Yours etc. and waiting for the invitation to become Lord Clarke!

Michael Clarke


It is ridiculous that Boris Johnson is now appointing a spokesperson to speak for him. A PM who is not capable of personally communicating with the electorate should not be in the job.

We are, ostensibly, a parliamentary democracy where, as pointed out by Sir Lindsay Hoyle, all announcements by the PM should be first made to parliament. Therefore, if correct protocol is being observed by the PM, there should be no reason to appoint a spokesperson.

Ian Auchterlonie


The government is apparently considering moving the House of Lords to York (out of sight, out of mind, maybe?), but York itself seems not so keen on the idea. Andrew Adonis suggests moving the House of Commons as well and proposes a national competition for the new location.

Could I be the first to suggest Barnard Castle?

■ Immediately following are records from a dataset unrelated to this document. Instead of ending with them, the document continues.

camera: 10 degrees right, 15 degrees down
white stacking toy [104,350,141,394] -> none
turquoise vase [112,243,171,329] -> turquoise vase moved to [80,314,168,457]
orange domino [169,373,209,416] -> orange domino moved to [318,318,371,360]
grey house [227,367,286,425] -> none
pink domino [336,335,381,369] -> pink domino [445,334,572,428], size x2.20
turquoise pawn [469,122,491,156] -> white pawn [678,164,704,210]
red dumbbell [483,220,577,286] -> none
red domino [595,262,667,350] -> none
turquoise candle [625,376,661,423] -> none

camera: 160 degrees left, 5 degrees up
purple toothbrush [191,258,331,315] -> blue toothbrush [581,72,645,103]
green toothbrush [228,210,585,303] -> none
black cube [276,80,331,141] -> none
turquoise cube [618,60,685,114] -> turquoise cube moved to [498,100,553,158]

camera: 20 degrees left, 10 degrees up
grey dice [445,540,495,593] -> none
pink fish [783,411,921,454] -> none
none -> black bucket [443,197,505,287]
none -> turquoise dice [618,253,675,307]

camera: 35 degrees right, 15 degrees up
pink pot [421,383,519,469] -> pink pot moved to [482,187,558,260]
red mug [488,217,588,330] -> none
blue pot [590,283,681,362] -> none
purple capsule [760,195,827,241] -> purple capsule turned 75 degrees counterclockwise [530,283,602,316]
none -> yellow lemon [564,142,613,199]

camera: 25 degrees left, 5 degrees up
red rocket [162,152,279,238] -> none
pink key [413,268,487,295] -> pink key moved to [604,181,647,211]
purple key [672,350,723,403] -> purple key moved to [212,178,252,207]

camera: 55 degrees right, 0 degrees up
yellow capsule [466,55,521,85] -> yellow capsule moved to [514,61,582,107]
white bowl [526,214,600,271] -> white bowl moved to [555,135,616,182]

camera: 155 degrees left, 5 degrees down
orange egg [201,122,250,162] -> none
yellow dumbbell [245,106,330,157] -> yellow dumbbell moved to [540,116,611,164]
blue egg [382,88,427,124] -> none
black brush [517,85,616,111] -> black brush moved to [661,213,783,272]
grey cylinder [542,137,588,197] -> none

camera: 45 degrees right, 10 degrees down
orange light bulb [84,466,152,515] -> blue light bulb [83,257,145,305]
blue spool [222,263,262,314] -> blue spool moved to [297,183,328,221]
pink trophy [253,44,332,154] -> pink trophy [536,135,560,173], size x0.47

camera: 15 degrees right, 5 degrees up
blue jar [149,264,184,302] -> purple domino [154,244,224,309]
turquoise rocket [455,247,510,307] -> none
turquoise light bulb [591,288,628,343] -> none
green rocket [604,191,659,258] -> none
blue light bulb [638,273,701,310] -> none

Not only is this a pleasant market town, but it is conveniently situated only a five- or six-hour drive from London on a Friday evening.

Indeed, could I suggest that the government is lacking ambition in its levelling-up agenda and should consider moving the whole of government to the north east?

Not only would this help address the problem of the metropolitan elite and politicians working in the Westminster 'bubble', but there would be no place for ministers and advisers to hide from public scrutiny due to the high-level of visual acuity of those visiting the area.